Thursday’s travel warning called on Saudi visitors and residents of Lebanon to leave and advised nationals not to visit the country. Lebanon is a prime target as tensions escalate between Saudi Arabia and regional rival Iran because it is home to Hizbollah, the Tehran-backed Shia militia that has grown increasingly powerful across the region in recent years.
The crisis for Lebanon began when its prime minister Saad al-Hariri resigned on Saturday while in Riyadh, apparently under pressure from Saudi officials. He has yet to return to his country and a growing number of Lebanese and regional officials suspect the long-time Saudi Arabian ally is being held in Riyadh by force and are demanding his return.
Saudi Arabia has signalled it will forcefully push for change in Lebanon, where it once wielded great political influence but has increasingly lost that to Iran and Hizbollah.
Thamer al-Sabhan, Riyadh’s minister of Gulf affairs, this week warned that Lebanon, whose government includes members of Hizbollah, would be considered to have declared war on Saudi Arabia for “remaining under this party of evil and terrorism”.

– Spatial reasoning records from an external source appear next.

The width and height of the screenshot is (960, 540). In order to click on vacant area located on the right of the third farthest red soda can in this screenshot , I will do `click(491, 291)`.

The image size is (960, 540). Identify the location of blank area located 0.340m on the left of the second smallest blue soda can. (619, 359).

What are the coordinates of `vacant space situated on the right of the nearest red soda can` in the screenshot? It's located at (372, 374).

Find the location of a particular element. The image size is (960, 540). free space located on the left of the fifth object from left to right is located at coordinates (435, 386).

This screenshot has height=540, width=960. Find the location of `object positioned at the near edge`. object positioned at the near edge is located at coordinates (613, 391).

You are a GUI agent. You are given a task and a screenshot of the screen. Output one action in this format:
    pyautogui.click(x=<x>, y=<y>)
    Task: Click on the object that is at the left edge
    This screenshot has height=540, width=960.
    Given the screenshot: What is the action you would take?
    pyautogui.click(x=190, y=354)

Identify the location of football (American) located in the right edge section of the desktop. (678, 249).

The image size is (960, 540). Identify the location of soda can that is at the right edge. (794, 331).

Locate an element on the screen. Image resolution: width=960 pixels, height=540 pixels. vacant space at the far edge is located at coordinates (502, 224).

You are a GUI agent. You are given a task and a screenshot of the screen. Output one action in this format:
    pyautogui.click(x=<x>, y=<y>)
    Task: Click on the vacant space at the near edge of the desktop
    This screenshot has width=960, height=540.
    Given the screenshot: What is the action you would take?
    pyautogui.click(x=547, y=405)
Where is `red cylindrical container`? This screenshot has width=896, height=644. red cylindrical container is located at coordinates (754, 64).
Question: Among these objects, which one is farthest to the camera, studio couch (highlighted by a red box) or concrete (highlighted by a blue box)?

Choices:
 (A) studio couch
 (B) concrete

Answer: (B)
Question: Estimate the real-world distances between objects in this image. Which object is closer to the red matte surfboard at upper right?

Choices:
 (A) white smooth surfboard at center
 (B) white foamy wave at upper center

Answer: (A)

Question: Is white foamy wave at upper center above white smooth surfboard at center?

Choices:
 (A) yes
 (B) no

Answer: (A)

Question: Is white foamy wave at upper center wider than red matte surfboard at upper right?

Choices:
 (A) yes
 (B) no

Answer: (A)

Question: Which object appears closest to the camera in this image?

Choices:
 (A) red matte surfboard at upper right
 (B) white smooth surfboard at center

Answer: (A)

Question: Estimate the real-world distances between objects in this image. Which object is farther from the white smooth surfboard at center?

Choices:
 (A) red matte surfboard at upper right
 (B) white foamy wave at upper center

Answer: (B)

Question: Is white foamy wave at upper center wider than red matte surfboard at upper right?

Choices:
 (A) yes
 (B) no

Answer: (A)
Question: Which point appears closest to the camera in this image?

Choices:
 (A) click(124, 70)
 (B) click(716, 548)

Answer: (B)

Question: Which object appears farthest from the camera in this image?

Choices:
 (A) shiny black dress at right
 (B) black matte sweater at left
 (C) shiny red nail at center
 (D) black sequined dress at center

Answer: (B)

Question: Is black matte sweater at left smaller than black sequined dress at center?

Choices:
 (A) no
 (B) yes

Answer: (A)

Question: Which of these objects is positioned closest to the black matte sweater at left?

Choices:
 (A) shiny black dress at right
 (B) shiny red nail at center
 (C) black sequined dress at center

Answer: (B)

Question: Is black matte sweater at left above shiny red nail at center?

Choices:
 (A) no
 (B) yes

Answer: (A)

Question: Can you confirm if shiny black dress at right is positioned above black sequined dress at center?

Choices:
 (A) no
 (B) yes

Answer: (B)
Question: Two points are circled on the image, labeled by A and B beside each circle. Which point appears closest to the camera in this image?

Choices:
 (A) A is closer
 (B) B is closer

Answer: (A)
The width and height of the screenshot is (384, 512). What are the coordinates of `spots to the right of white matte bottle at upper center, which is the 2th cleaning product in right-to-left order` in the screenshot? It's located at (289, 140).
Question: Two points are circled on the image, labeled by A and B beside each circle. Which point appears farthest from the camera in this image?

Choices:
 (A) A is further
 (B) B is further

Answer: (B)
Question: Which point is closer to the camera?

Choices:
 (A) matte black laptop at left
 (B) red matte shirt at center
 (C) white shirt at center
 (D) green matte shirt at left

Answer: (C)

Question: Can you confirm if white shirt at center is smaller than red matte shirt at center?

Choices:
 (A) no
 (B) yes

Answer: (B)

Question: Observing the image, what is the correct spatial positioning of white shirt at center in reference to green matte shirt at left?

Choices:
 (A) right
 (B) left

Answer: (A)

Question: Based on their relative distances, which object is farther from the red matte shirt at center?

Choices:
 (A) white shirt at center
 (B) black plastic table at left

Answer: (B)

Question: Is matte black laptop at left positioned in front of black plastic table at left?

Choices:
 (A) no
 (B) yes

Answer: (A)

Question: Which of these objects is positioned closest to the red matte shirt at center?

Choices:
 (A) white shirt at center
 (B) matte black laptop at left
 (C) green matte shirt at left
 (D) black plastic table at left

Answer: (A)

Within an hour of the Saudi Arabian travel ban, Mr Sabhan wrote on Twitter: “All measures taken are being done successively with continuous and more aggressive escalation until matters return to normal.”
The warnings come as Emmanuel Macron, French president, was set to travel to Riyadh on Thursday for an impromptu meeting with Mohammed bin Salman, the powerful Saudi crown prince.
Speaking in Dubai after a two-day trip to the United Arab Emirates, Mr Macron said it was vital to preserve the “stability of the region” which also meant the “stability and integrity of Lebanon”. France has deep historical ties with the Mediterranean country, which was once a French colony.
“I have heard very hard positions on Iran — which I don’t share — so it’s important to have a structured discussion, so that I understand the decisions carried out domestically, and so that we can exchange on Iran . . . Yemen . . . and Lebanon. And I will say how essential the stability and integrity of Lebanon is to me,” Mr Macron said.
The French president said “informal contacts” had been established with Mr Hariri while a spokesperson for the foreign ministry could not immediately comment on rumours of a meeting between the former prime minister and the French ambassador in Riyadh.
Mr Macron said: “My wish is that Lebanese politicians can move freely in Lebanon, which means demilitarising part of Lebanon and a demanding position towards those who seek to destabilise Lebanon.”
Most regional observers believe Mr Hariri was forced out by Riyadh due to its concerns over Hizbollah’s rising influence and frustrated that Mr Hariri’s government provided legal cover for the Shia group.
Mr Hariri, who also has Saudi citizenship and owns a business in the country, may have been caught up in the dramatic purge and arrest of businessmen and princes in Saudi Arabia that also began on Saturday. Regional diplomats have said they are unsure of his condition, but believe he is not completely free.
Lebanese politicians from both sides of the country’s political divide have started to speak out about his absence. His own Future party, relatively silent since his resignation, came out on Thursday to demand his return.
“The return of . . . Hariri is necessary in order to restore the internal and external balance of Lebanon with full respect to Lebanese legitimacy,” it said.
Lebanon’s foreign minister, who is in a party aligned with Hizbollah and a rival to Mr Hariri, also demanded his return in statements released on Twitter.
Reuters news agency reported that two senior Lebanese officials now consider Mr Hariri a captive in Saudi Arabia. “We will work with [foreign] states to return him to Beirut,” an official was quoted as saying.